Posted by Stephen Bennie on December 30,2009 | 07:56 PM
My family own this house
Posted by Stephen Bennie on December 30,2009 | 07:51 PM
Excellent article by Caroline Alexander,photos by George Butler. I am a member of the Southwest Florida Shipmodelers Guild and a Bounty/Bligh buff. Interested in obtaining a print of the painting/litho of Bligh and crew being set adrift from the Bounty. Thank you. Jim McCarthy,Naples,FL
Posted by JAMES D. McCARTHY on December 2,2009 | 07:52 AM
As a Jamaican I often lament that our own Jamaican people cannot appreciate the value of what we have. To archive the historically significant events of our nation we have depended on foreigners. Unfortunately, ours is not an intellectual culture and who knows what more there is to find about ourselves. Thanks so much for this wonderful article.
Posted by Stefan Hemmings on October 28,2009 | 05:21 PM
This is such an interesting summary of the history of Bligh's involvement with Bath, and the other botanical gardens around Jamaica. On my next trip I will certainly make the effort to visit Bath. Roast breadfruit with pickled red herring is a favourite breakfast dish of mine. Long live the breadfruit!

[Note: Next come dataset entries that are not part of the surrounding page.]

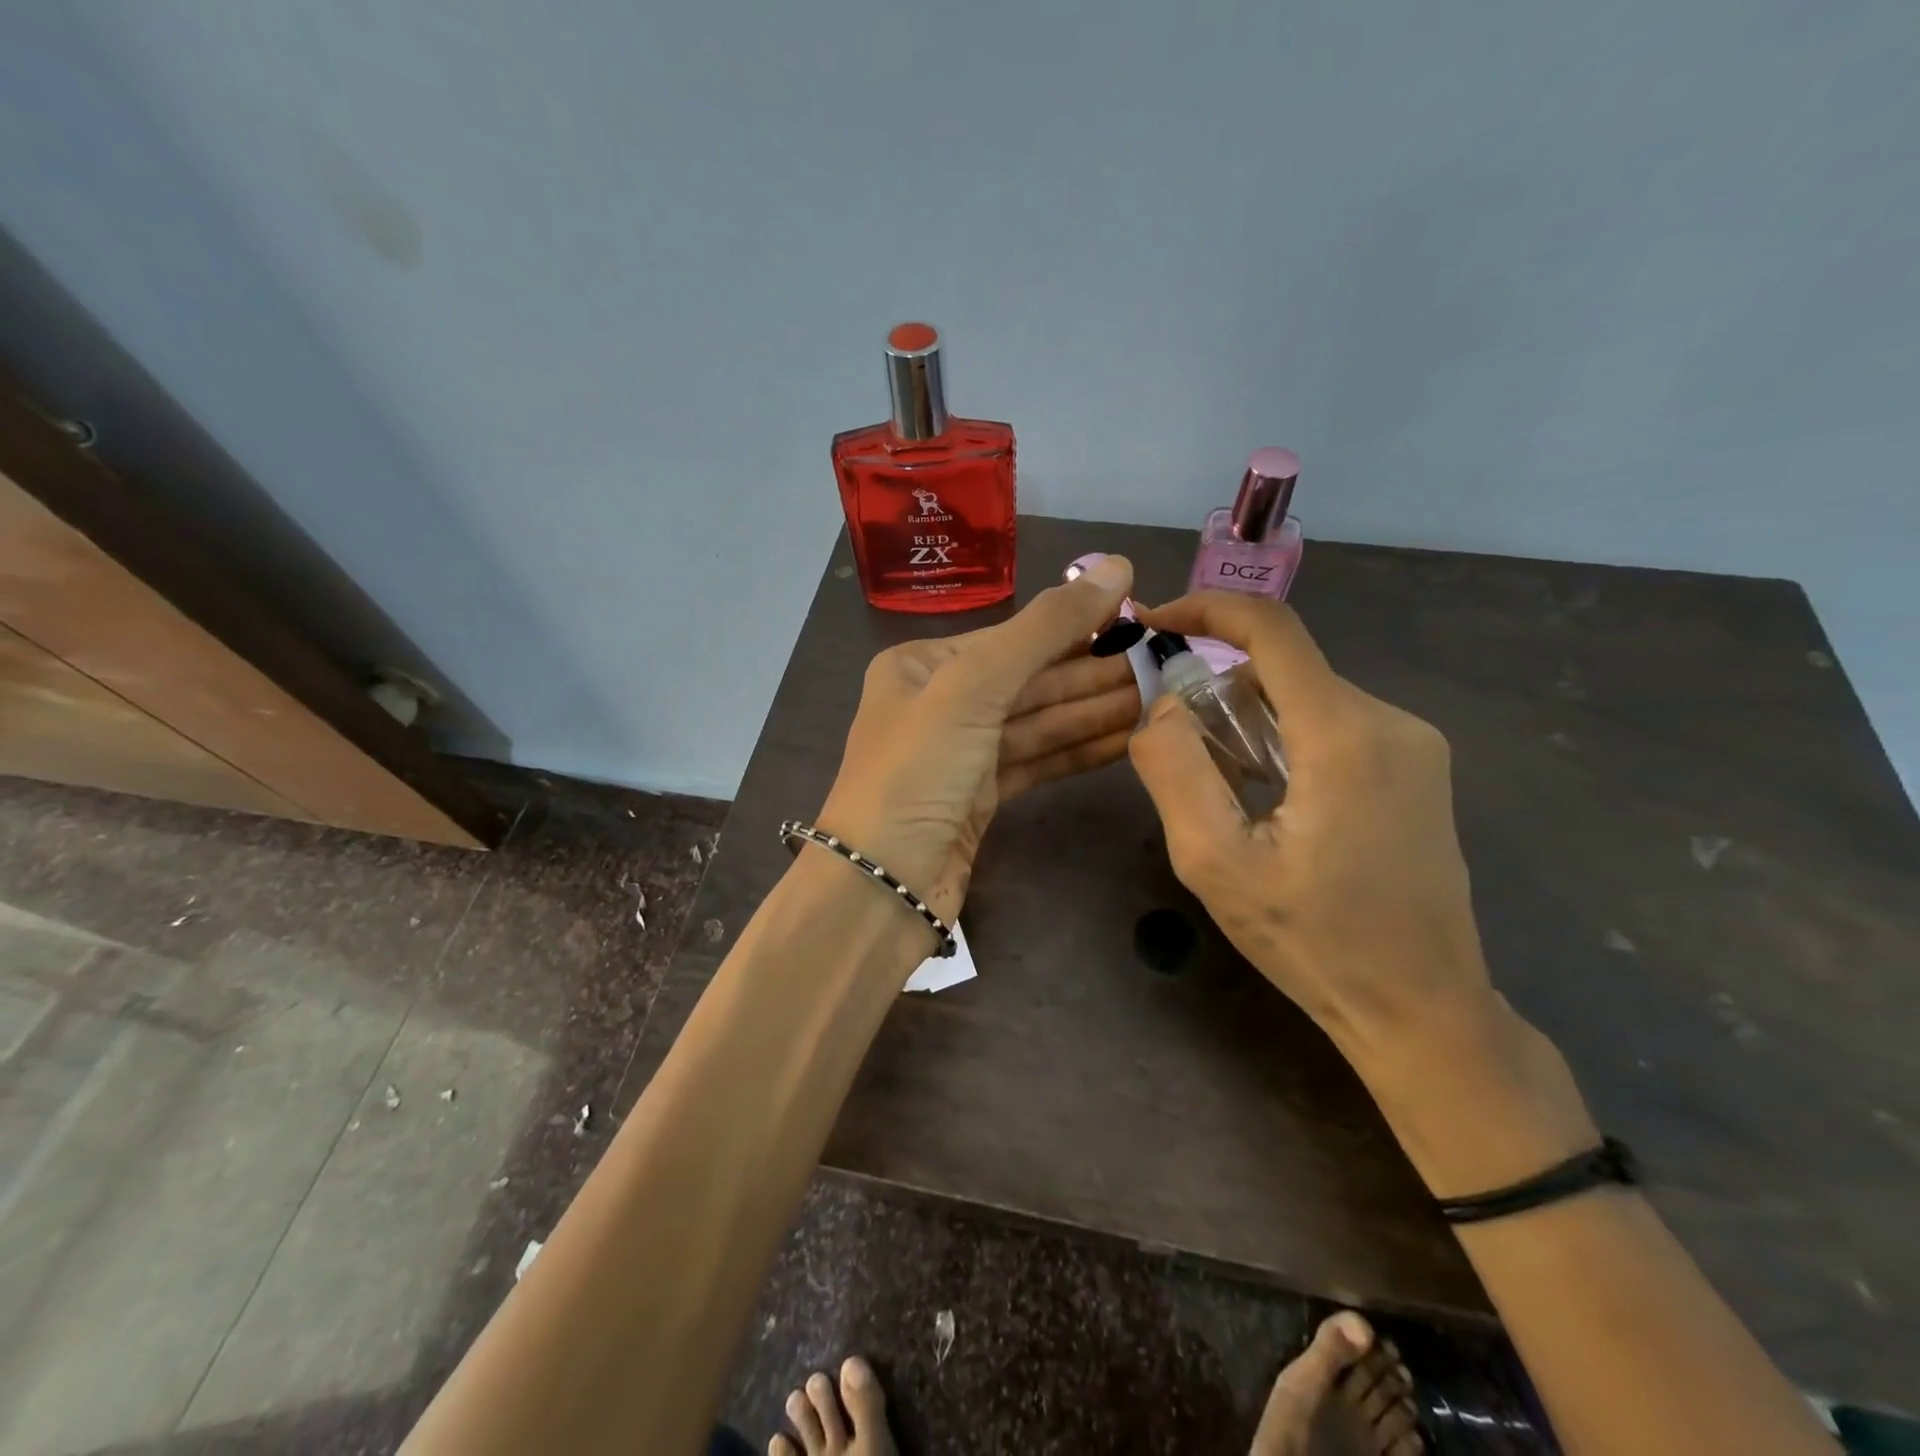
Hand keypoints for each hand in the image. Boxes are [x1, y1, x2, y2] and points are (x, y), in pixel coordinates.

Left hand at [817, 556, 1139, 930]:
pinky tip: (1129, 738)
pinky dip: (1080, 750)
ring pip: (1040, 721)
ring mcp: (962, 753)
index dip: (1078, 627)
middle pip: (1031, 679)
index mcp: (923, 665)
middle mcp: (940, 702)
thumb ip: (1045, 629)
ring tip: (1162, 696)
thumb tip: (1117, 565)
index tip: (1141, 617)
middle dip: (1095, 673)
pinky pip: (1039, 760)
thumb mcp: (974, 687)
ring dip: (1097, 710)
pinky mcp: (982, 797)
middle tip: (1165, 662)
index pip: (1013, 637)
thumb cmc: (917, 773)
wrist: (881, 886)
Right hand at [1128, 591, 1495, 1064]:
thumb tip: (1162, 705)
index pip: (1272, 629)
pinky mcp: (1416, 769)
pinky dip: (1283, 739)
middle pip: (1284, 668)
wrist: (1421, 1008)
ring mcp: (1412, 744)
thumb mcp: (1214, 862)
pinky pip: (1332, 725)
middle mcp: (1389, 721)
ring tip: (1220, 789)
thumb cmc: (1312, 941)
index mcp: (1343, 735)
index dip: (1206, 609)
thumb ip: (1174, 769)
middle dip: (1217, 686)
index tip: (1153, 624)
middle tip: (1172, 743)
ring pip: (1305, 697)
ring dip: (1248, 720)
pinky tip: (1267, 799)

Will send this to my English friends, Maggie and Geoff, in Bath, UK who are interested in horticulture.
Posted by Madge Serra on October 15,2009 | 10:29 AM
My email address is naf-hope@cwjamaica.com
Andreas Oberli, Jamaica
Posted by Andreas Oberli on September 9,2009 | 12:06 AM
sweet. this article was full o' SWEETNASS! lol
Posted by Zeak on September 7,2009 | 04:20 PM
Cool Beans
Posted by Wade on September 4,2009 | 10:44 AM
I enjoyed reading Ms Alexander's travel article in your Sep.2009 issue.
Sharing such wonderful history conributed more to my continuing education.
Sorry to see the Campell House in such ruin. Is the Jamaican government not interested in a restoration? Maybe a grant to a great benefactor?? Seems such a loss. Could be another Rosehall (smaller scale).
The history alone, new great gardens etc., would bring the school children and tourists. Great place for a venue!
Sorry long winded
Kind regards
Peggy
Posted by Peggy knecht on August 30,2009 | 08:04 PM
Would like to know how to email Andreas Oberli.